The two-year pilot initiative to admit freshmen reflects feedback from administrators and faculty at both universities, said Margi Strickland, the program’s assistant director for external relations. Strickland said freshmen who have already settled into college will bring unique insights to the program.

“We know that Duke has a great population of students already here on campus,” she said. “Coming after one year in college, freshmen are going to really help infuse our current program with different perspectives and help engage and challenge the current scholars.”

Inviting first-year students to become Robertson Scholars has advantages over both earlier and later points of entry, Brown noted.
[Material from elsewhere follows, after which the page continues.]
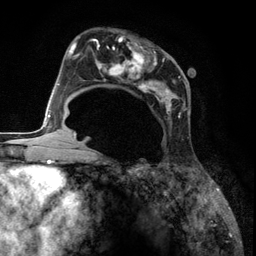
Breast MRI (dynamic contrast-enhanced), one axial slice. Slice 72 of 134 in the series (ordered by position). Cropped to one breast. Dynamic contrast-enhanced series, time point 2 of 6 at this slice position (early post-contrast). 3 T. TE 2.8 ms, TR 7.3 ms. 256 × 256 image matrix, field of view 180 × 180 mm. Female patient.
Outlined on this slice (semi-automatic segmentation, software-assisted and operator-edited):
- enhancing-tissue mask used for the functional tumour volume (all voxels passing the contrast-enhancement thresholds inside the analysis volume; usually the tumour): box from (x=87, y=35) to (x=188, y=136) px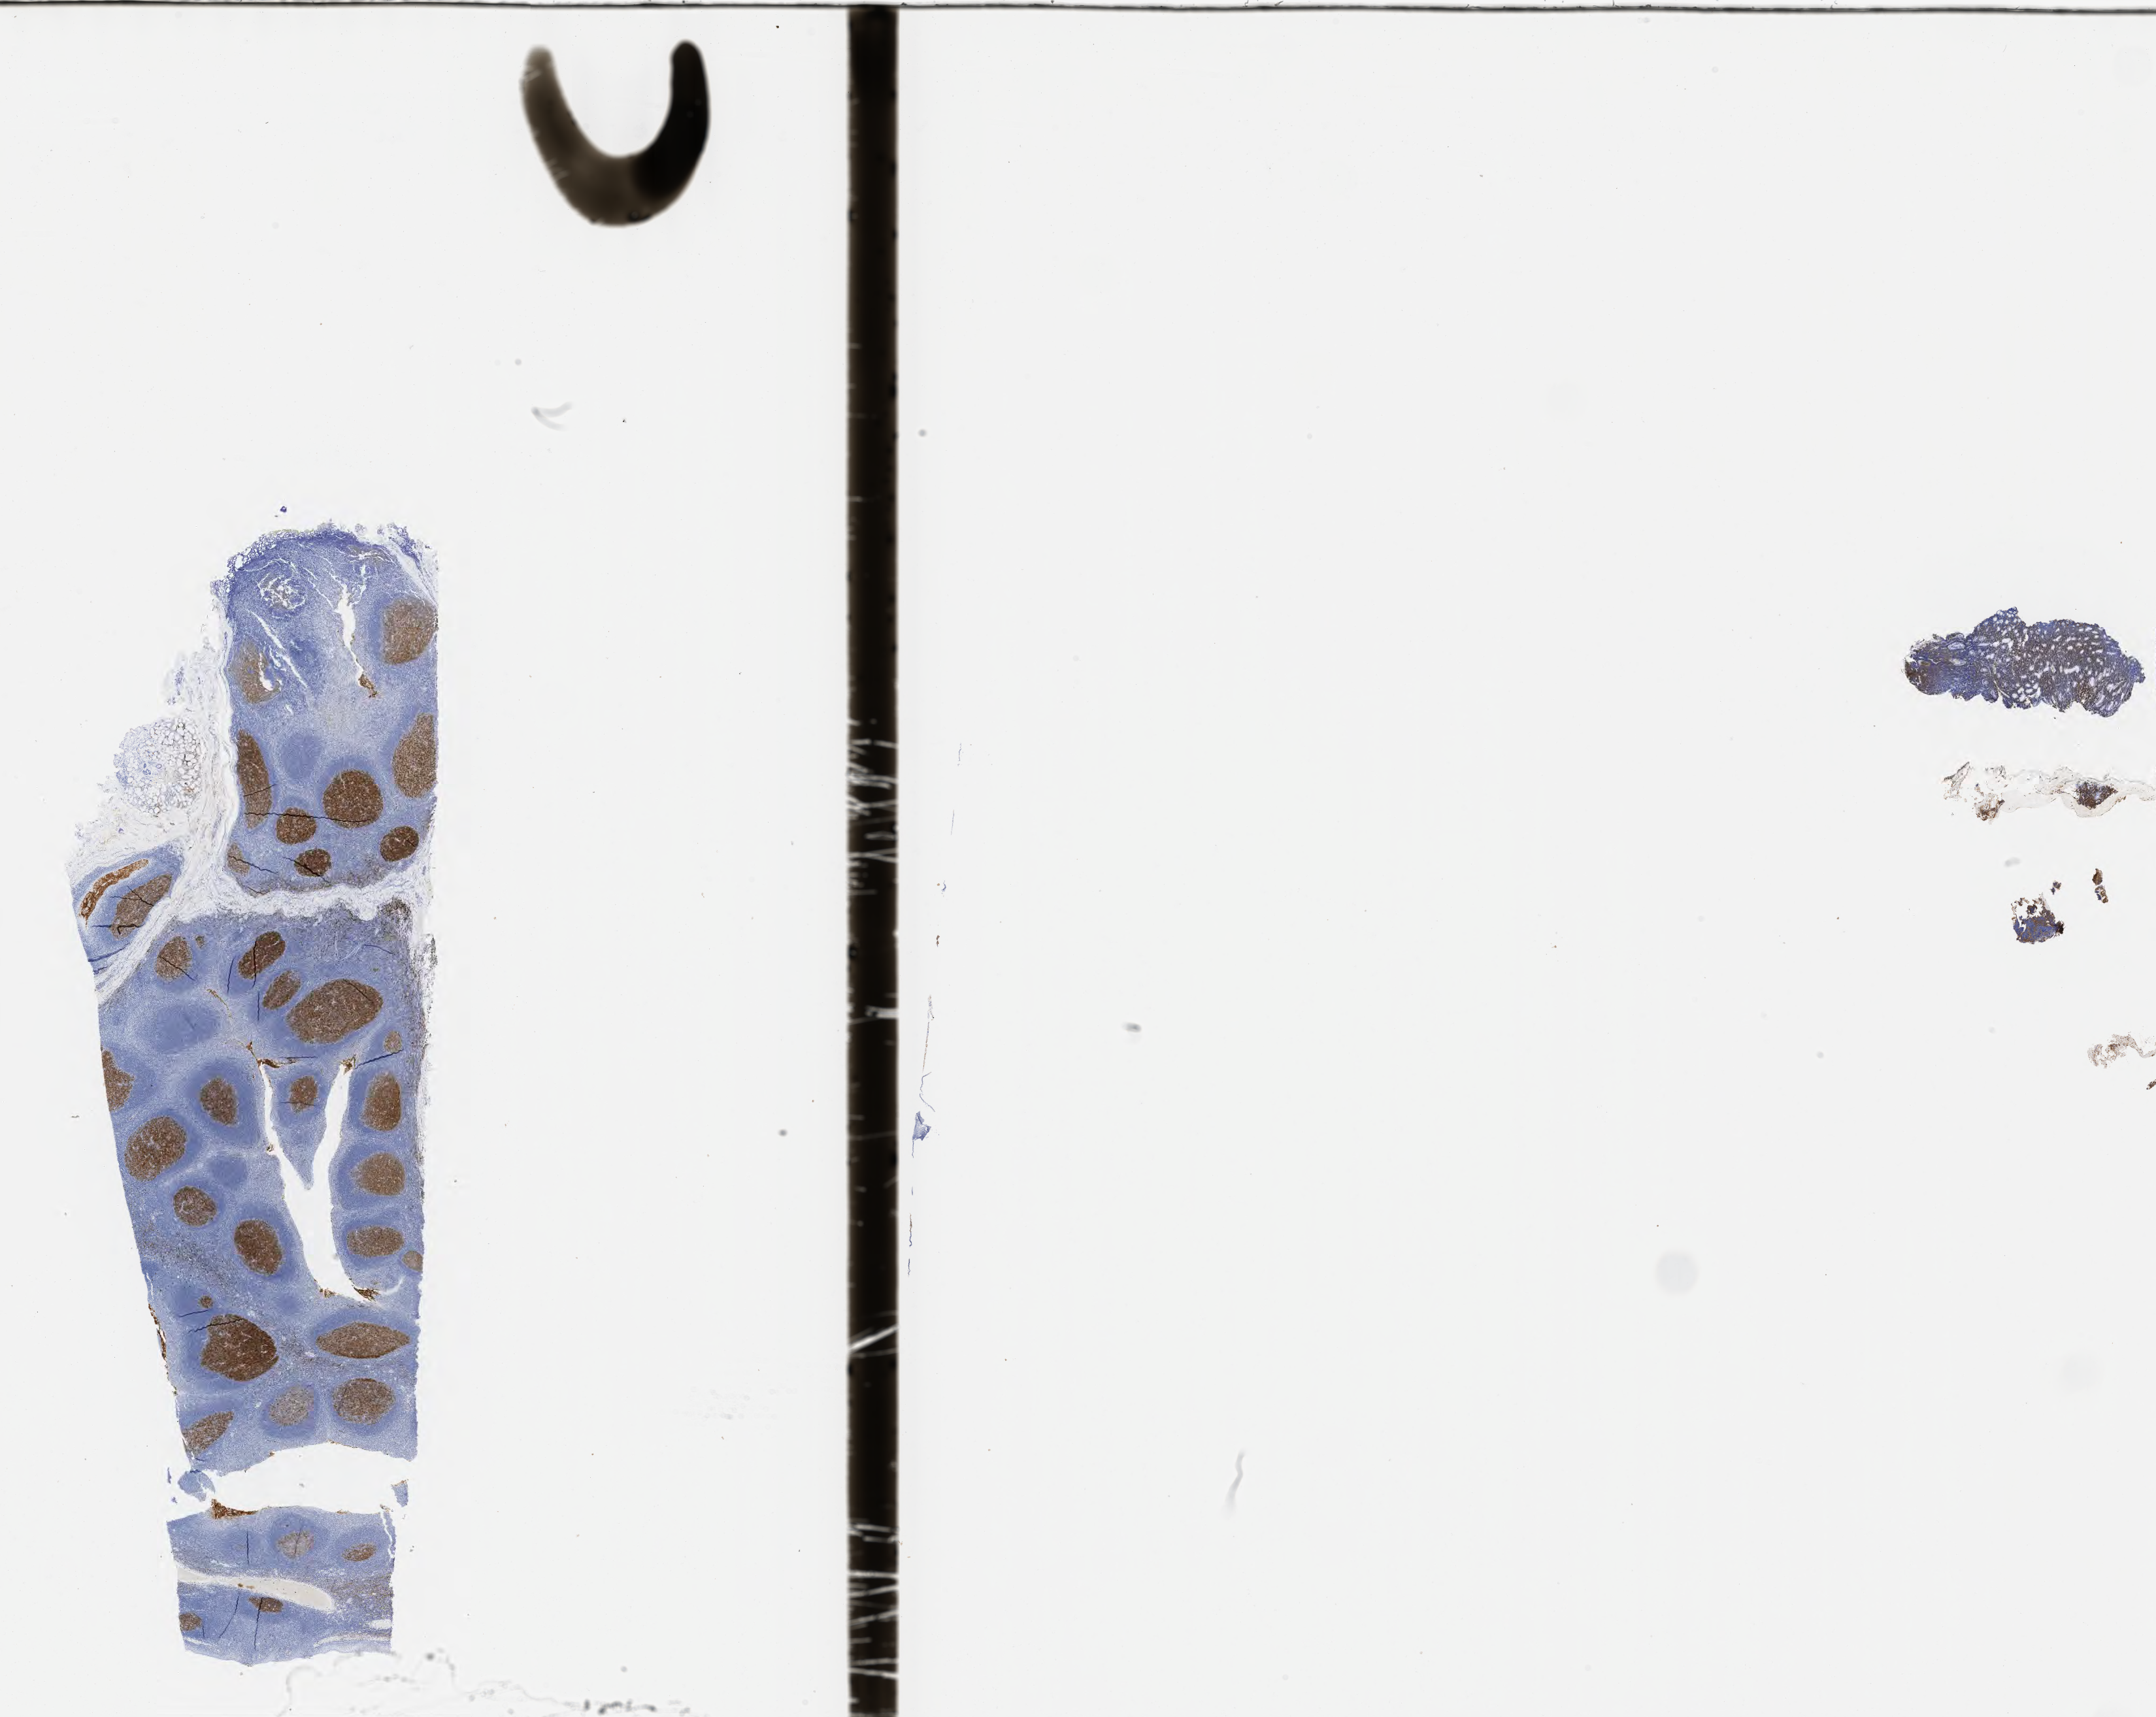
Immunohistochemistry (IHC) whole-slide image stained for CD10 — a low-resolution overview of the entire scanned area, about 26.7 x 21.3 mm; specimen: tumor tissue; anatomic site: stomach. Patient female; 28 years old.
Histologic diagnosis: Burkitt lymphoma, NOS.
Unlike high school seniors, freshmen will have demonstrated an ability to adapt to and thrive in college. But freshmen will also be able to experience the program in its entirety, he said.

“We believe we can bring in first-year students and have them be fully integrated in the program,” Brown said. “We don’t think we can bring in sophomores without disrupting the program model. “

Brown said the first summer, during which scholars engage in community building, is a key feature of the program. He also said the campus switch, which allows students to study at the other university during the second semester of their sophomore year, is a formative cross-campus learning experience for scholars.

“If they miss out on [these features], they haven’t had the full Robertson experience,” he said.

Strickland said that although the program may expand in the future, the initiative is just a pilot program for the time being.

“We could expand, but we’re not going to speculate on the ways,” she said. “We’ll evaluate what works and doesn’t work with this program.”

Brown said the addition of first-years is the latest change since the program’s expansion in 2007 to offer more scholarships to students.